Monday, July 17, 2006

Minimum Wage More than Frozen in Place--Part One


A couple of weeks ago the U. S. Senate voted down an increase in the national minimum wage again. Sixty votes were needed. The bill got only 52 "Yeas."

This particular bill would have seen the bottom rung on the pay ladder move up a couple of dollars from $5.15 to $7.25 an hour between now and January 1, 2009.

The minimum wage level has been stalled at the lower rate since 1997.

Since that time, the purchasing power of $5.15 an hour has declined by 20%. Adjusted for inflation the current minimum hourly wage is as low as it has been since 1955! Remember President Dwight D. Eisenhower? How about the Brooklyn Dodgers? If the wage is not raised by December 2, 2006, it will have been frozen longer than at any time since the inception of the national wage measure in 1938.

Hmmm.

Some members of our Congress are working as hard as they can to do two things: block any increase in the minimum wage and repeal the estate tax. Go figure!

Senator Hillary Clinton observed recently that since 1997, the Senate has raised its own pay by $31,600. Clinton's version of a minimum wage bill linked wages at the bottom to congressional pay increases. Going forward increases in minimum wage levels would be increased automatically by the same percentage as any increase in Congressional pay.

Fat chance!

The Economic Policy Institute reports that in 2005, the pay of top CEOs of major corporations is 821 times as much as the person earning minimum wage. The CEO earns more before the lunch break in one day than a minimum wage worker earns in an entire year.

Now add in rising utility costs, gasoline prices and health care issues and you have recipe for total disaster.

The entire picture is a national disgrace.

More tomorrow.

10 comments:

Josh Ross said...

It is appalling.
How can we be a voice? Sometimes, I feel so helpless.

Chris Field said...

Great question, Josh.

Larry, what can we do? This is a disgrace and absolutely unfair.

Internet Esquire said...

If your objective is to help the working poor, an expansion of the Earned Income Tax Credit would be a much more effective and equitable way of doing so than raising the minimum wage.

Larry James said...

Josh and Chris, write to your Senators (Cornyn and Hutchinson) and ask why they voted against the increase. Mount a campaign in your groups to get a call in and letter writing campaign going. Be sure and read tomorrow here, as I will answer some objections that you will face in supporting the increase that is needed.

Internet Esquire, why on earth would it need to be an either/or proposition with EIC and Minimum Wage? I agree that the EIC needs extending dramatically, but along with an equitable increase in minimum wage and many other things.

Hard datat out of Florida will be posted here tomorrow.

Chris Field said...

Thanks, Larry. I look forward to reading more.

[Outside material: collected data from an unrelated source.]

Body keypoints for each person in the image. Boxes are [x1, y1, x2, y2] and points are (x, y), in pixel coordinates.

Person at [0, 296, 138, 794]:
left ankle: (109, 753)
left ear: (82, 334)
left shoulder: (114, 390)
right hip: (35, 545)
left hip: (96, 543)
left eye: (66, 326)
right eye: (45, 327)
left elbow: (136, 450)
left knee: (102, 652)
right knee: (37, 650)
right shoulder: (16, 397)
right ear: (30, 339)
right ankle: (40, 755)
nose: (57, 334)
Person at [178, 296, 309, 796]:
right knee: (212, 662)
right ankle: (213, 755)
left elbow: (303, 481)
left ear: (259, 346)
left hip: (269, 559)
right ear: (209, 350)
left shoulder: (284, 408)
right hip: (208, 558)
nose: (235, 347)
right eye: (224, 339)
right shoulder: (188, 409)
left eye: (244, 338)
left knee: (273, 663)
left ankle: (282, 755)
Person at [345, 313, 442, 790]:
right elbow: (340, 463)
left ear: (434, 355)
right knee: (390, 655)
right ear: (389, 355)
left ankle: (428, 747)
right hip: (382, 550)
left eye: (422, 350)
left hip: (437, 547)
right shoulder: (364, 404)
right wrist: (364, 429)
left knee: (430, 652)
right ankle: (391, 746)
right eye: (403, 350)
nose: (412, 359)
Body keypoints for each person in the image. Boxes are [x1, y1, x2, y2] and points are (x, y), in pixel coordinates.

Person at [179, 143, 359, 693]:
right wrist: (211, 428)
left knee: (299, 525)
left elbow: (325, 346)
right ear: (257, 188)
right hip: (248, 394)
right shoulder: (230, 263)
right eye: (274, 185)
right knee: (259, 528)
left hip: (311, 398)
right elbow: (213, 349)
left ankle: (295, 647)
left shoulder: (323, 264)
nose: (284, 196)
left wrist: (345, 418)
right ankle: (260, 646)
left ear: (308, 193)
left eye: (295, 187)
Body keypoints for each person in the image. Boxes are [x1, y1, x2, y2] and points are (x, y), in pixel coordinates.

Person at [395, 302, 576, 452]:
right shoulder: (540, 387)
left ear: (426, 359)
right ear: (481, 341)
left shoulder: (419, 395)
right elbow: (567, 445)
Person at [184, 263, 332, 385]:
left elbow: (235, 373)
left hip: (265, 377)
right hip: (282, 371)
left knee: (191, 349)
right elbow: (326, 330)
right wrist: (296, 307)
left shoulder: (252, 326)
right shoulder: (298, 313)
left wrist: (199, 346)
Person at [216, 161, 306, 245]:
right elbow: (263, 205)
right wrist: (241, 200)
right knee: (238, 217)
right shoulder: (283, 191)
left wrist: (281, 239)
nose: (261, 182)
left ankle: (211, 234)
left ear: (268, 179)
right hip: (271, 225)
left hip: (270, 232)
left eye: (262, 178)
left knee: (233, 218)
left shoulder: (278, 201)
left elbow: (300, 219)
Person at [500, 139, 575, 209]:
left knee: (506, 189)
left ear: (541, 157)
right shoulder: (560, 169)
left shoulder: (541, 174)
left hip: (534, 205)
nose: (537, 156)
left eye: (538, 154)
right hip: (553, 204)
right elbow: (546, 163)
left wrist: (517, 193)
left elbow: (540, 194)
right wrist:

By the way, law school begins in about a month. We have three more weeks here at Camp of the Hills and then we move to Lubbock on August 5th. Hopefully I will be getting in contact with you all about a possible internship sometime in the middle of next year. But I have no doubt that we will be in touch between now and then. Blessings to you.

Larry James said...

Chris, great! Look forward to hearing from you as your progress continues!

Daniel Gray said...

I'm conflicted. I definitely think the EITC should be increased (because it seems to have few negative effects). However, I'm not in full agreement on the minimum wage being increased, but that's due to all the negative theorizing I hear regarding the minimum wage having a negative effect on lower income families by raising costs that affect them significantly. Maybe that's what "the system" wants me to think. Anyway, I'm interested to see this "data" you promise tomorrow. :)

I think minimum wage should at least be tied to the CPI, that way it will always maintain a relatively similar purchasing power. Don't even allow congress its own pay raises -- establish an amount, ans attach everything to the CPI...

Daniel Gray said...

Two other considerations...

1. Most argue that minimum wage increases will force job closings (debatable, I know), however, a jump to over $7.00 in my opinion would put a strain on employers and cause them to downsize. If $7+ is a target, it should be an incremental change over 2-3 years -- employers could adapt better without cutting jobs. Then tie it to the CPI... :)

2. Also, I would be careful raising the federal limit too high -- Abilene, TX and Los Angeles, CA don't cost the same amount of money to live in. Maybe raising the federal minimum to around $6.50 and then encouraging states to set their own minimums higher (incentives or something), that way regions can determine the wage most adequate to the cost of living... Or have the government set regional wages, so the minimum is different in different areas depending on cost of living -- I'm sure I'm making things as complicated as the IRS.

Any thoughts on that?

Larry James said...

Daniel, I understand your issues with regional cost of living, etc. Many states have already enacted minimum wage laws. Tomorrow we will look at Florida after one year with a new minimum wage. The law was passed overwhelmingly by voters in spring 2005 over all of the typical objections raised by people like Gov. Bush and others. The careful analysis after one year if very interesting. The impact, always feared, never seems to materialize after the passage. This tells me that the real issues with minimum wage increases, at least so far in this country, have less to do with the well-being of wage-earners and more to do with the self-interests of those paying for labor. I'll be interested in hearing from you after tomorrow's post.

Michael Davis said...

Larry, you are absolutely right. It IS a travesty. I wrote about it on Dallas Progress on June 21st. Your writing today really brought.A lot of the Texas elected officials votes against the min wage but voted FOR a raise for themselves.